Erin Hill, also raising Brandon and Tyler, believes infant massage had a great impact on the boys’ relationship. Brandon got involved by learning from Hill and Spencer how to massage Tyler.

“They’re best buds today, and I think infant massage had a part in that,” she said.

It also ensures that physical contact will be safe, according to Rubinstein, because parents teach the older children how to correctly touch a baby. Though the fragility of babies is apparent to adults, children may not understand why they must touch babies gently. Also, parents supervise the massage, so they can rest assured that older children aren’t playing rough with the baby.

“Kids are going to get their hands on the baby one way or another, so it may as well be structured and safe,” she said.
Parents should remember to praise their child when he or she is doing a nice, gentle job massaging the baby.

When it’s massage time, make sure to have a soft blanket on the floor to place the baby on. When the family gathers, everyone participates in bonding time.

Introducing and Integrating Massage

Another important point Rubinstein stresses is each child is different, and parents must know what kind of touch their baby has experienced. Some have received only utilitarian touch in the orphanage such as diaper changes and feedings, but not cuddling or nurturing. If this is the case, parents may have to ease into massage. Infant massage doesn’t have to be a scheduled time to go through a set routine.

“It’s not realistic to think it will be really formal. You may have to sneak things in just to show, ‘Hey, I’m here; I’m present.’ It’s about conscious touch,” Rubinstein said, explaining that any loving and intentional touch communicates caring and reliability. Little touches at the pediatrician’s office or a foot massage while changing a diaper let the baby know that he or she is safe and loved.

Clark, Spencer and Hill all found integrating massages into their children’s schedule worked the best. Clark used to give Galina massages before naptime, and Spencer and Hill give Brandon and Tyler massages after the boys take baths.

“You have to figure out what’s going to work for your child’s schedule,” Clark said.

A good point Hill brought up was that it’s difficult to keep kids still. Because of this, it’s challenging to go through a long routine.
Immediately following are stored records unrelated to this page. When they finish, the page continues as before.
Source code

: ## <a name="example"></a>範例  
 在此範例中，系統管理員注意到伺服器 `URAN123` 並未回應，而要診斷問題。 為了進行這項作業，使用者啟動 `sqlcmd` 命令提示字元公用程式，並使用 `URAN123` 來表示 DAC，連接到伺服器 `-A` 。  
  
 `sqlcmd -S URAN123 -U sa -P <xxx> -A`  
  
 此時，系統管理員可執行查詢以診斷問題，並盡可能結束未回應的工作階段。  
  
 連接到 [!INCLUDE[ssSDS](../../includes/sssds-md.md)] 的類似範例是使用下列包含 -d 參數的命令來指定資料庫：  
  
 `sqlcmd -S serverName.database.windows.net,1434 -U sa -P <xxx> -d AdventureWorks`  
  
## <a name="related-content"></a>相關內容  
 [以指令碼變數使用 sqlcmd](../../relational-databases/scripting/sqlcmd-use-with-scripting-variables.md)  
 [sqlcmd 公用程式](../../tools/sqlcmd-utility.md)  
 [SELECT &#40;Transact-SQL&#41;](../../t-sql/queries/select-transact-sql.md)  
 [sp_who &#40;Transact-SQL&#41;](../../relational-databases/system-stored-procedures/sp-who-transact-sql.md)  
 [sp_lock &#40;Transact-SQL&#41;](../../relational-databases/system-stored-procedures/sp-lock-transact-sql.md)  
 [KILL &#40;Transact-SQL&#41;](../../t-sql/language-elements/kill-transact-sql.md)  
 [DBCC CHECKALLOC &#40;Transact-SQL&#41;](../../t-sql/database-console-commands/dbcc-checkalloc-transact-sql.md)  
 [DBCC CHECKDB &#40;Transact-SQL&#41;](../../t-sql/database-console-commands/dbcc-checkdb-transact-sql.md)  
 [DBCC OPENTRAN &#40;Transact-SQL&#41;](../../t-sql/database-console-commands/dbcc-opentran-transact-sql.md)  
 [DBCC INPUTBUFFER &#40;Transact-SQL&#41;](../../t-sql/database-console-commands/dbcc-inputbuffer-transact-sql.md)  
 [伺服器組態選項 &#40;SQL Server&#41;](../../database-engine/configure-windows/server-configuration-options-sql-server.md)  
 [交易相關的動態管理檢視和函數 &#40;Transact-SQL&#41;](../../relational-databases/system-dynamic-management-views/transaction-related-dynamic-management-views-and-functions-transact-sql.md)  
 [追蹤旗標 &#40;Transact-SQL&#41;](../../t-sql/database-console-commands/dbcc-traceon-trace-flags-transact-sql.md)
In the end, she and Spencer chose to narrow the massages down to the boys’ favorite strokes.

“We personalized it to what the boys liked,” Hill said.

Respect and Massage

Along with the baby’s background, another key part of infant massage is respect. Experts advise parents to ask their child for permission to give him or her a massage before starting. This gives children control and shows them their caregiver listens to and respects them.

Asking permission is important more than ever when the child has experienced sexual abuse. It also strengthens communication while learning to read the baby’s reactions. Even if the child does not yet speak or understand, still ask permission because it enforces a good habit. Start cautiously, and if the baby gives any sign saying he or she is uncomfortable with the touch, such as fussing or crying, stop. Fussing and crying are a baby’s way to say no.